(Dataset entries)
=====

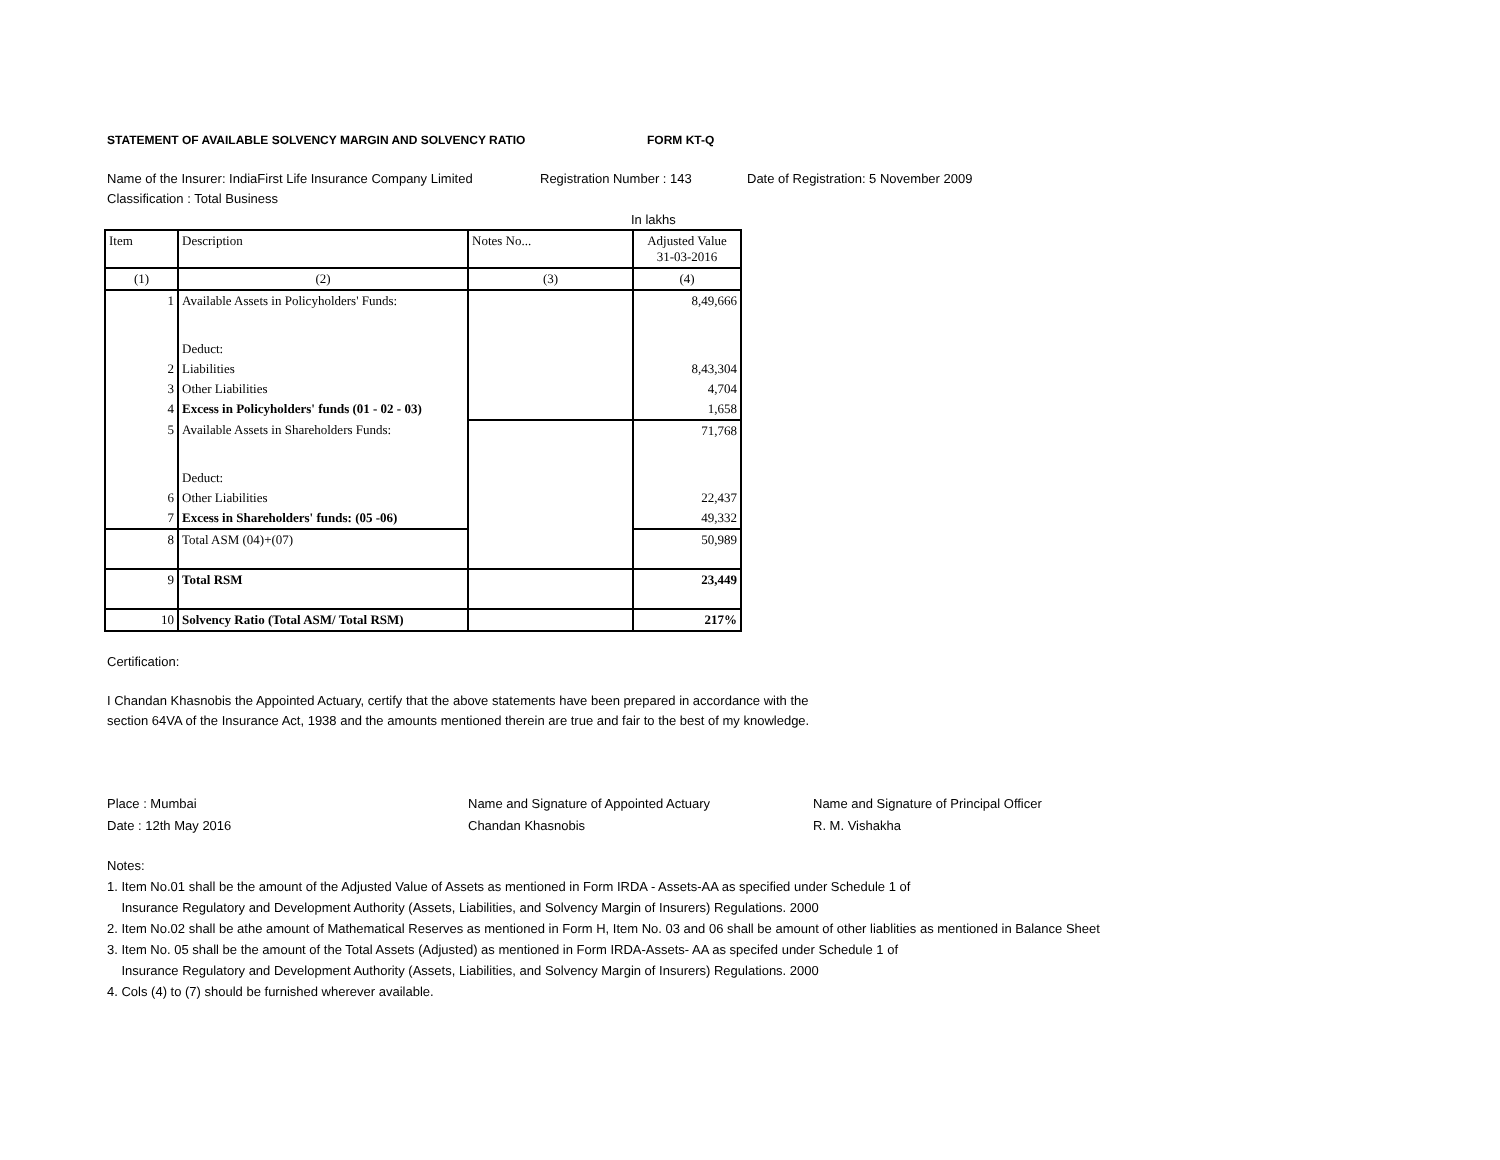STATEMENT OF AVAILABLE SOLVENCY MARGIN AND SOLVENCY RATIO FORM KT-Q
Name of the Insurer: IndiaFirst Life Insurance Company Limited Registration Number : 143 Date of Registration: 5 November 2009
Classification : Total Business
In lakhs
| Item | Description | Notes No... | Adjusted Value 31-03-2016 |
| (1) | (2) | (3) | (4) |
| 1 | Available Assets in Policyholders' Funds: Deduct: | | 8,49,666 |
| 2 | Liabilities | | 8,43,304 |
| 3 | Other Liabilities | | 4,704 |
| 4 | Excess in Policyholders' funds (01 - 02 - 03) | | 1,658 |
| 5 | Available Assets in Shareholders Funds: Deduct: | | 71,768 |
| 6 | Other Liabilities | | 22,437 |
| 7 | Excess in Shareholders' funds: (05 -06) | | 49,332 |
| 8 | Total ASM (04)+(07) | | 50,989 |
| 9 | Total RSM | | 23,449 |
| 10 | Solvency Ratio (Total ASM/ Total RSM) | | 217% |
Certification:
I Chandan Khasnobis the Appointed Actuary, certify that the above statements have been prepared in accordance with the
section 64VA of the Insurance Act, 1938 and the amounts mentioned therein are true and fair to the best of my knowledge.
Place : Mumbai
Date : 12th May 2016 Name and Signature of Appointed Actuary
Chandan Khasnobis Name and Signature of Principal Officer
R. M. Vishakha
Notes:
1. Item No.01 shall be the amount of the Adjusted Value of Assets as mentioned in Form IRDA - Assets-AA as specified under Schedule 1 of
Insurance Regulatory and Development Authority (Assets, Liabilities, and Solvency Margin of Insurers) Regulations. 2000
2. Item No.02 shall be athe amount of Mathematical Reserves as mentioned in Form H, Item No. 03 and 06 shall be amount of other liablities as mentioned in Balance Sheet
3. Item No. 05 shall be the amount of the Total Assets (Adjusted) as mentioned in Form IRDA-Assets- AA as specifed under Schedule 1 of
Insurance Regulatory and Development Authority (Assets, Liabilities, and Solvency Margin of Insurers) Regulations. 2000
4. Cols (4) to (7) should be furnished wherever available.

=====

■ Task description: An exact copy of the lines above, from the one containing "I Chandan Khasnobis" through the one containing "2. Item No.02", is the whole of the answer.

■ Solution to this exercise:
I Chandan Khasnobis the Appointed Actuary, certify that the above statements have been prepared in accordance with the
section 64VA of the Insurance Act, 1938 and the amounts mentioned therein are true and fair to the best of my knowledge.
Place : Mumbai
Date : 12th May 2016 Name and Signature of Appointed Actuary
Chandan Khasnobis Name and Signature of Principal Officer
R. M. Vishakha
Notes:
1. Item No.01 shall be the amount of the Adjusted Value of Assets as mentioned in Form IRDA - Assets-AA as specified under Schedule 1 of
Insurance Regulatory and Development Authority (Assets, Liabilities, and Solvency Margin of Insurers) Regulations. 2000
2. Item No.02 shall be athe amount of Mathematical Reserves as mentioned in Form H, Item No. 03 and 06 shall be amount of other liablities as mentioned in Balance Sheet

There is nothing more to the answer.